Pascal's triangle is an interesting method to compute the number of combinations. Let $p[r][c]$ represents column $c$ or row $r$ . For the sake of mathematicians, let us count from 1 (instead of 0, which makes more sense, of course).

For row $p[r]$ , there are exactly $r$ columns. The first and last columns of each row, $p[r][1]$ and $p[r][r]$ , must be 1. All other columns are defined as follows $\forall r > 2: \forall i \in [2\ldots r-1]: p[r][i] = p[r-1][i-1] + p[r-1][i]$ .

This yields a ``triangle'' as represented in table 1.

Table 1: The tip of Pascal's triangle.

				1
			1		1
		1		2		1
	1		3		3		1
1		4		6		4		1

Because of the symmetry of the triangle, you only need to figure out one half (left or right), and the other half is the same.

Here is the interesting part. $p[r][c] = {{r-1} \choose {c-1}}$ . For example, $p[4][2] = 3$ , this means that ${3 \choose 2} = 3$ . Of course, we can easily verify that $\frac{3!}{2!1!} = 3$ .

How does this work, in general?
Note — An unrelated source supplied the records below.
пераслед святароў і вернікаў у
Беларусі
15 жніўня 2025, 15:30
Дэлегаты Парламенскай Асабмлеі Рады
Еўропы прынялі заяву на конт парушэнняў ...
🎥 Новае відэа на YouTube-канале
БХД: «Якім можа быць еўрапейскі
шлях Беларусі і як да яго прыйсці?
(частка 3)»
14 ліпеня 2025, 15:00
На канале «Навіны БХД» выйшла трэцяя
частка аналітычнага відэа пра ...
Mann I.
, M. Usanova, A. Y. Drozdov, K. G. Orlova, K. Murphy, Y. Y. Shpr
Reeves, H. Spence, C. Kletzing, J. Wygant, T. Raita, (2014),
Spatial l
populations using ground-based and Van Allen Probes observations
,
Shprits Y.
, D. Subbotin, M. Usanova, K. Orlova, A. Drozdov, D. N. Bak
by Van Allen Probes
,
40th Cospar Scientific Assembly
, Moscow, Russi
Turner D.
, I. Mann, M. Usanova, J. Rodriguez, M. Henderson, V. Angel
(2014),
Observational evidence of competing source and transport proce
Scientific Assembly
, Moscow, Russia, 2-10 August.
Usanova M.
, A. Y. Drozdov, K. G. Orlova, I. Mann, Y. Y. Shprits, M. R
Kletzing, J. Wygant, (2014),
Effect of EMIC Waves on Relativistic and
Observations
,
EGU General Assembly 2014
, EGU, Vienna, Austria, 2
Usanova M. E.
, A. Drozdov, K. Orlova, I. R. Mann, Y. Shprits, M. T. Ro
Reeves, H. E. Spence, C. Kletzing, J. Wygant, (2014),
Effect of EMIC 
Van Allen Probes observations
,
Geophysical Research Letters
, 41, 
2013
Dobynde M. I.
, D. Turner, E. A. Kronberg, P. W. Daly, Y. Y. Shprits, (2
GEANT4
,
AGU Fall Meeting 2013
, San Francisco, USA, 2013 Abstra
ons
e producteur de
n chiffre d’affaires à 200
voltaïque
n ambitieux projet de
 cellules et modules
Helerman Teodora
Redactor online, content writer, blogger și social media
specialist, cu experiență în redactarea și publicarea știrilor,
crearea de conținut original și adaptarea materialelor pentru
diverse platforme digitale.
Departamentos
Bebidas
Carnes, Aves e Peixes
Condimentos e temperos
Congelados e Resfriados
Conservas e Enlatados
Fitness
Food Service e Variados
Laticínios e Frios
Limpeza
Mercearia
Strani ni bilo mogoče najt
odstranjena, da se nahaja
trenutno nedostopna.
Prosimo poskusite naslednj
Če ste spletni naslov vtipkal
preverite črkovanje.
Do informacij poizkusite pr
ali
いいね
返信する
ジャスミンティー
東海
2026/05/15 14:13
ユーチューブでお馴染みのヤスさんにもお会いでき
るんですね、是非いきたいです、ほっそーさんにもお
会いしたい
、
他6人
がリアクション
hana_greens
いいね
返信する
At the core, we need to prove that ${r \choose i} = p[r+1][i+1] = p[r][i] + p[r][i-1] = {{r-1}\choose{i}} + {{r-1}\choose{i-1}}$ .

The proof is as follows:

$${{r-1}\choose{i}} + {{r-1}\choose{i-1}}$$ (9)

$$= \frac{(r-1)!}{(r-1-i)!i!} + \frac{(r-1)!}{(r-i-2)!(i-1)!}$$ (10)

$$= \frac{\prod_{j=r-i}^{r-1} j}{i!} + \frac{\prod_{j=r-i+1}^{r-1} j}{(i-1)!}$$ (11)

$$= \frac{\prod_{j=r-i}^{r-1} j}{i!} + \frac{i\prod_{j=r-i+1}^{r-1} j}{i!}$$ (12)

$$= \frac{{\prod_{j=r-i}^{r-1} j}+i{\prod_{j=r-i+1}^{r-1} j}}{i!}$$ (13)

$$= \frac{(r-i){\prod_{j=r-i+1}^{r-1} j}+i{\prod_{j=r-i+1}^{r-1} j}}{i!}$$ (14)

$$= \frac{((r-i+i)){\prod_{j=r-i+1}^{r-1} j}}{i!}$$ (15)

$$= \frac{r{\prod_{j=r-i+1}^{r-1} j}}{i!}$$ (16)

$$= \frac{\prod_{j=r-i+1}^{r} j}{i!}$$ (17)

$$= \frac{\frac{r!}{(r-i)!}}{i!}$$ (18)

$$= \frac{r!}{(r-i)!i!}$$ (19)

$$= {r \choose i}$$ (20)